In how many permutations of $1,2,3...100$ will the 25th number be the minimum of the first 25 numbers, and likewise for the 50th of the first 50?

Question

Consider all permutations of integers $1,2,3.....100$. In how many of these permutations will the $25^{th} $ number be the minimum of the first 25 numbers and the $50^{th} $ number be the minimum of the first 50 numbers?

My attempt:
Total number of permutations: $100!$

The first 25 numbers can arranged in this manner:
$100,99,98......76,75\Rightarrow \text{the total number of permutations}=24!$

The arrangement of the next 25 numbers:
$74,73,72..............51,50\Rightarrow \text{permutations possible} =24! $

The last 50 numbers can be arranged in $50!$ ways

$\therefore \text{the sequence becomes}: 100,99,98, .....\color{red}{75},74,73, .....\color{red}{50},49,48,......1 $

The total permutations of such sequences are : $ 24!\times24!\times 50! \times 2$

$[\times{ 2}\text{ because the numbers can also be arranged in 50,49,48...25,24...1,51,52...100}]$

I am sure that the answer is not correct.

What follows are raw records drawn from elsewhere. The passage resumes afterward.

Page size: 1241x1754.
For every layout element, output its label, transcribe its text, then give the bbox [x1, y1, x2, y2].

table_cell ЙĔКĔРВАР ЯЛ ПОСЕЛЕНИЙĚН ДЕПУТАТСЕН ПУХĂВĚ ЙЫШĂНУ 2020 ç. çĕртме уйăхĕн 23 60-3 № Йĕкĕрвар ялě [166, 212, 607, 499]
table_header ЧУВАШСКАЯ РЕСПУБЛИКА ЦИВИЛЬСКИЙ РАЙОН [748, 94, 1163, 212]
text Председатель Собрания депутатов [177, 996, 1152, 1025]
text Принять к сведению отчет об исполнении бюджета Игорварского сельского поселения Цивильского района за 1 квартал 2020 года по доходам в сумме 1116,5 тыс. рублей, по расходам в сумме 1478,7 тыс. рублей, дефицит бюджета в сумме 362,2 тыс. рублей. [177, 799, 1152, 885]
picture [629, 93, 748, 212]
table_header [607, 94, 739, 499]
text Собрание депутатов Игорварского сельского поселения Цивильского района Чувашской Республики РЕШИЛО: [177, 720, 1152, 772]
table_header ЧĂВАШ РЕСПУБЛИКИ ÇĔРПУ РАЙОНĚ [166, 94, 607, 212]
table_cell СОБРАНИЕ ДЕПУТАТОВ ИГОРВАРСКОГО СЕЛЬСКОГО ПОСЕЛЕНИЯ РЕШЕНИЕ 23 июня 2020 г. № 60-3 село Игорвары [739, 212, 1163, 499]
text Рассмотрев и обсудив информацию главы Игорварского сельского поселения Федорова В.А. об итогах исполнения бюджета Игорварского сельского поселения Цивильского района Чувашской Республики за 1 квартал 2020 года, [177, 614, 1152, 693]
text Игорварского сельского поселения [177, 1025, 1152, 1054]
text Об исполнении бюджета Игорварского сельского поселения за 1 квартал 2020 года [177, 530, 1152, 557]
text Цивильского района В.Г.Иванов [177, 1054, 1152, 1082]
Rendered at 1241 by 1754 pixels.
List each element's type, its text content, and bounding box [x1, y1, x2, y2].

Any ideas?

Answer 1

I think the answer is: $$ \binom{100}{50}\times\binom{49}{25}\times24!\times24!\times50! $$

Answer 2

Let us count the fraction of good permutations. $\frac 1{50}$ have the number in $50^{th}$ the lowest of the first $50$, then $\frac 1{25}$ have the number in $25^{th}$ the lowest of the first $25$. As there are $100!$ permutations, the number of good ones is $$\frac {100!}{50\cdot 25}$$

Answer 3

Step 1 : Select the first 50 numbers. Fix the minimum element. Out of the 49 other elements, select the first 25 numbers. Fix the minimum element of these 25 numbers. Then permute the rest.

Step 2 : Once you select the three sets, the minimum of each of these sets is already fixed. So, for each of these sets, you have to permute the other first 24 numbers (1 - 24) and the next 24 numbers (from 26 - 49) and the other 50 numbers (50 - 100).

You can do that in 24!×24!×50! ways.

Therefore, you can do the whole task in (100C50)×(49C25)×24!×24!×50! ways.